Jest is a widely used JavaScript testing framework. It can be used “zero-config” with sensible defaults, but you can tweak it with numerous configuration options. It turns out you can also tweak it to mess with your own head.
I recently wasted a morning trying to work out why my Jest tests were running just fine locally, but weren’t even being found when run in AWS CodeBuild:
> jest
No tests found, exiting with code 1
Run with `--passWithNoTests` to exit with code 0
No files found in /codebuild/output/src323229886/src/backend.
After throwing in a heap of debugging, and even toying with CodeBuild breakpoints, I inevitably reached my facepalm moment. And boy did I feel silly…
Ignorance is a choice
Take a look at this seemingly innocuous config snippet:
const config: Config = {
modulePathIgnorePatterns: ['build/'],
...
};
For various reasons I can no longer fully recall (which is a lesson in itself), I have historically chosen to ignore the build directory in TypeScript projects to hide it from Jest’s module loading. I’d never given it much thought until now; it’s just one of those boilerplate snippets I find myself carelessly repeating whenever I add Jest to a project.
Computer says no
My carelessness went unnoticed until I put together an AWS CodePipeline to run tests in CodeBuild before deployment, and to my surprise, the job failed.
Hmm. Cue much head scratching and aforementioned debugging. I eventually went back to check the Jest configuration docs, which state that care is needed when defining ignore patterns, else you might end up accidentally ignoring all your tests when run in a Continuous Integration build environment.

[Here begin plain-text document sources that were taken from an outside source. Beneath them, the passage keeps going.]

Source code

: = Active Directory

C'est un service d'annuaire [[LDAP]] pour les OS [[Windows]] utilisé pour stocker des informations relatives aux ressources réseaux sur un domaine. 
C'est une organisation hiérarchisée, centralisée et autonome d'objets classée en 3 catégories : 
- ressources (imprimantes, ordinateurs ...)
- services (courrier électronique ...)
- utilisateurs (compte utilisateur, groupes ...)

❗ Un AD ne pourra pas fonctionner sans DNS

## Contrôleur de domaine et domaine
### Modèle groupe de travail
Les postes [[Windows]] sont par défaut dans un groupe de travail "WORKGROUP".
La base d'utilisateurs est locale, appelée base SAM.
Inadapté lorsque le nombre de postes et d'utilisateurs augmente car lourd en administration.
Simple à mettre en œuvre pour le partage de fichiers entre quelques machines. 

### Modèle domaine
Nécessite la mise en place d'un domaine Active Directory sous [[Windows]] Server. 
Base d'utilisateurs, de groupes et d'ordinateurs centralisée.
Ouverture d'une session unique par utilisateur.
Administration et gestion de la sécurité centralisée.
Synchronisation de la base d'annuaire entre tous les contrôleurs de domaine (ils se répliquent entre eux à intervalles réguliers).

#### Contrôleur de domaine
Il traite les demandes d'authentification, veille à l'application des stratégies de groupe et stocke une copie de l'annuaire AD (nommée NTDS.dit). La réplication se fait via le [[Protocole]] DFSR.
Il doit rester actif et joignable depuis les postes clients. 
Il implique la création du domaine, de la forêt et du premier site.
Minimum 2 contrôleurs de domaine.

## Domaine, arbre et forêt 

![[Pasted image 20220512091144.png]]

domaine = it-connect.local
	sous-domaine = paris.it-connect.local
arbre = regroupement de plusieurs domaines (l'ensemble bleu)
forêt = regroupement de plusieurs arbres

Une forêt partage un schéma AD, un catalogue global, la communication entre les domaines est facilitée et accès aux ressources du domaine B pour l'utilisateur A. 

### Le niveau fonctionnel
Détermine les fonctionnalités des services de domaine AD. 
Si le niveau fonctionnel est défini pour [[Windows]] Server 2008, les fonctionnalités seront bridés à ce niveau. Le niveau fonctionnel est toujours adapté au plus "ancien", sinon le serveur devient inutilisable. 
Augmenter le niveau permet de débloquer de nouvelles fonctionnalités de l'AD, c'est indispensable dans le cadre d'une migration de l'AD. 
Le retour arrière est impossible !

Well now, that sounds familiar…
Let’s look again at the error message:
> jest
No tests found, exiting with code 1
Run with `--passWithNoTests` to exit with code 0
No files found in /codebuild/output/src323229886/src/backend.
As you can see, CodeBuild puts everything under a directory named “codebuild”, which includes the word “build” …. which I am explicitly instructing Jest to ignore.
Rooting for the bad guy
Because path patterns in Jest config match anywhere in the absolute path to a resource, not just within the project directory, the recommendation is to use the <rootDir>
token to match strictly within your project:
const config: Config = {
modulePathIgnorePatterns: ['<rootDir>/build/'],
};
Et voilà: the tests are found, and the job passes ✅
Every day is a school day
Even salty old coding dogs need an occasional reminder: RTFM!
In fact, when using ts-jest transformer as I normally do, I have no need to ignore the build directory in my Jest config, as I can rely on includes / excludes in my test tsconfig.json
. Therefore I will be removing that line from my personal TypeScript / Jest boilerplate from now on.
But the use of <rootDir>
is encouraged for most of Jest’s path pattern config properties, including coveragePathIgnorePatterns
, moduleNameMapper
, watchPathIgnorePatterns
and more, so this is a valuable lesson learned. Ignore at your peril!